Instructions to follow:
Repeat the lines below exactly as written, please, from the line with "16: (386, 144)" to the line with "25: (436, 94)", both lines included, and no others.

[Source records]
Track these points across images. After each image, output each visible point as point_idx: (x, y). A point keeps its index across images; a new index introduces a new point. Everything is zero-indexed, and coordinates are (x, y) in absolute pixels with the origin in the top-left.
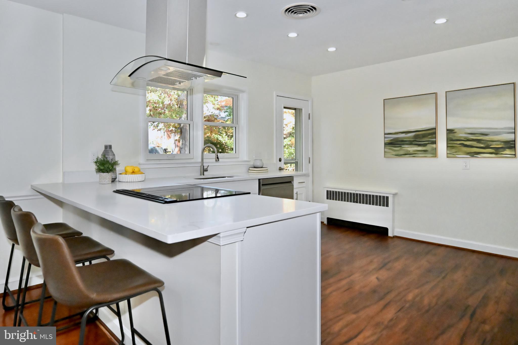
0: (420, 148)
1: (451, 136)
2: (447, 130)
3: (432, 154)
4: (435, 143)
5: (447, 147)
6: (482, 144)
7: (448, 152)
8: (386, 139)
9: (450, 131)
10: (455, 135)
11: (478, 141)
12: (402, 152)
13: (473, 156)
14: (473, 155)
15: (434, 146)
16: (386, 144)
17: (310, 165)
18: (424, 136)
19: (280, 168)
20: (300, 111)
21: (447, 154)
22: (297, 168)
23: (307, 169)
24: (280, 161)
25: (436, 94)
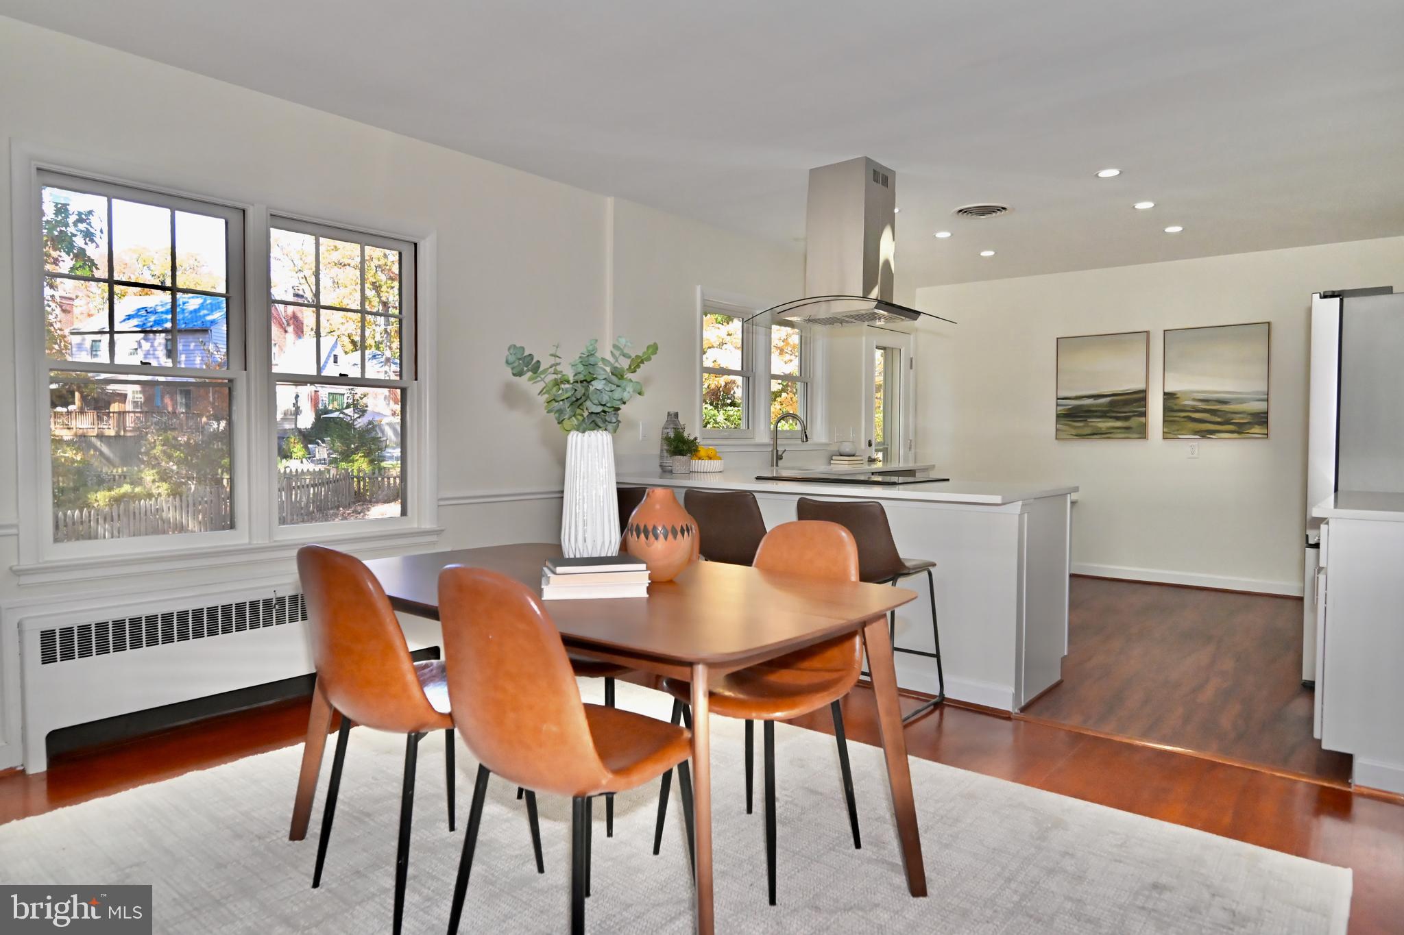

* * *

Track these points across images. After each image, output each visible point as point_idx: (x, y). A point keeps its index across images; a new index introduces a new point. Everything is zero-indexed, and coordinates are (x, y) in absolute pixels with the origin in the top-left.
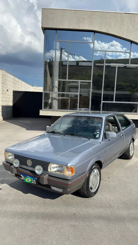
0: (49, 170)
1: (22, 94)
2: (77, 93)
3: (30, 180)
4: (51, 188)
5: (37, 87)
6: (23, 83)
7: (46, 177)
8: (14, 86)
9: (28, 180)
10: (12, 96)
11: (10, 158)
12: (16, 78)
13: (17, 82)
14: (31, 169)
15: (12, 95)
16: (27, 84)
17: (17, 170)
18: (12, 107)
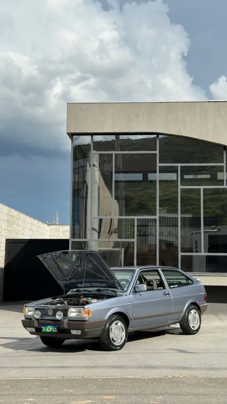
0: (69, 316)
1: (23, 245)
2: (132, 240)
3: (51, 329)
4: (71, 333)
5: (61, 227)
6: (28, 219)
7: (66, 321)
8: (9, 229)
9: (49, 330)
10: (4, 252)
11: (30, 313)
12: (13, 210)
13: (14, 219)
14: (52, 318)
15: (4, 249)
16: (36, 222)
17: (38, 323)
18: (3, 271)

Your response:
16: (386, 144)
17: (310, 165)
18: (424, 136)
19: (280, 168)
20: (300, 111)
21: (447, 154)
22: (297, 168)
23: (307, 169)
24: (280, 161)
25: (436, 94)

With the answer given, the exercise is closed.